Peut-être certains psy pourraient-ils y reconnaître l’homosexualité ou la bisexualité latentes qui traversent plus ou moins fortement et longuement toute adolescence et sa conversion naturelle en hétérosexualité ? C’est ce que j’ai cru aussi. C’est ce qu’une partie de moi a voulu, c’est ce que j’ai fait. Mais est-ce que cela correspondait à qui j’étais ? Probablement pas, puisqu’aujourd’hui, je reviens là-dessus.

Depuis, j’ai vécu, j’ai muri, grandi en « taille et en sagesse ». Pas la taille du corps, mais j’ai grandi en épaisseur humaine, avec de multiples expériences qui chacune apporte patiemment son lot d’enseignements et de repères. J’ai grandi aussi en sagesse, quoique parfois j’en doute, mais c’est bien le privilège de la maturation, du temps et du long cheminement spirituel, qui m’amènent à l’acceptation de qui je suis et, curieusement, me ramènent aux premières années de l’affirmation de mon être, celles des intuitions fulgurantes, des grands émois et des choix que j’avais reniés.
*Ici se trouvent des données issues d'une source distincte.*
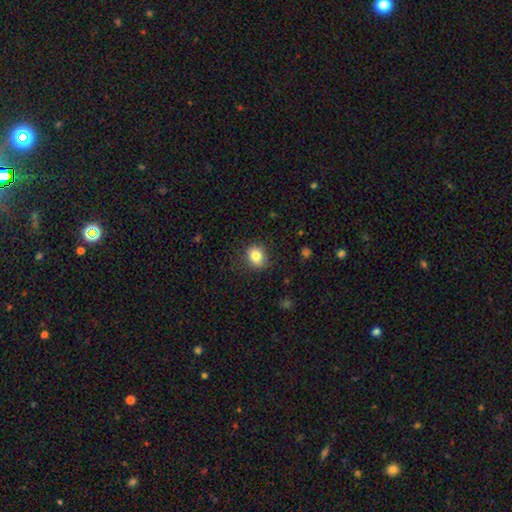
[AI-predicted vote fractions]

Aujourd’hui, je sais que toute relation est sexuée. Pas forcément sexuelle mais sexuée. Je sais, je comprends, je compatis et j’accepte pour moi-même que tout être homosensible est un être blessé qui appelle la tendresse qu’il n’a pas reçue à un moment ou à un autre, quelle qu’en soit la raison. Au demeurant, il ne faut pas exagérer cette blessure. Je connais des hétéros bien mal en point, bien blessés par des blessures d’amour. De là, mon questionnement dubitatif sur les théories d’incomplétude et de plénitude de l’identité que l’on voit ici ou là concernant la gente homosexuelle. Ca semble parfois pertinent, mais cela ne l’est visiblement pas à chaque coup.
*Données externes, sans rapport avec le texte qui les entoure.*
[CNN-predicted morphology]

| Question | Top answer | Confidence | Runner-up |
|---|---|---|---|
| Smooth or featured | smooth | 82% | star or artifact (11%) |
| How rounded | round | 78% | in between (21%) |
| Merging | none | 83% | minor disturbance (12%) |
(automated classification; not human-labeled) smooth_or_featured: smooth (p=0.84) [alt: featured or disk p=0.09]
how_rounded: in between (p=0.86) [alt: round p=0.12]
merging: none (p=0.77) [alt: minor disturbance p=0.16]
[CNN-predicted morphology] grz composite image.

La question reste donc complexe, et d’autant plus que toutes ces théories qui circulent sur l’origine de l’homosexualité sont déroutantes pour nombre de personnes qui aimeraient comprendre ce qui « cloche » en elles dans l’espoir de pouvoir le résoudre. Et si rien ne clochait, en fait ? C’est si dur que ça, de faire cette hypothèse ? Il y a des gens qui sont gauchers ou dyslexiques ou dys-autre-chose, il y en a qui sont albinos, il y en a qui ont un pied-bot ou une tâche de vin… Leur conteste-t-on d’être pleinement humains et cherche-t-on à les rendre autres que ce qu’ils sont ? Qu’on ait essayé, je ne dis pas, mais, aujourd’hui, il semble bien qu’on admette ces différences sans dire qu’ils ne sont pas « complets » au regard des conventions anthropologiques du moment.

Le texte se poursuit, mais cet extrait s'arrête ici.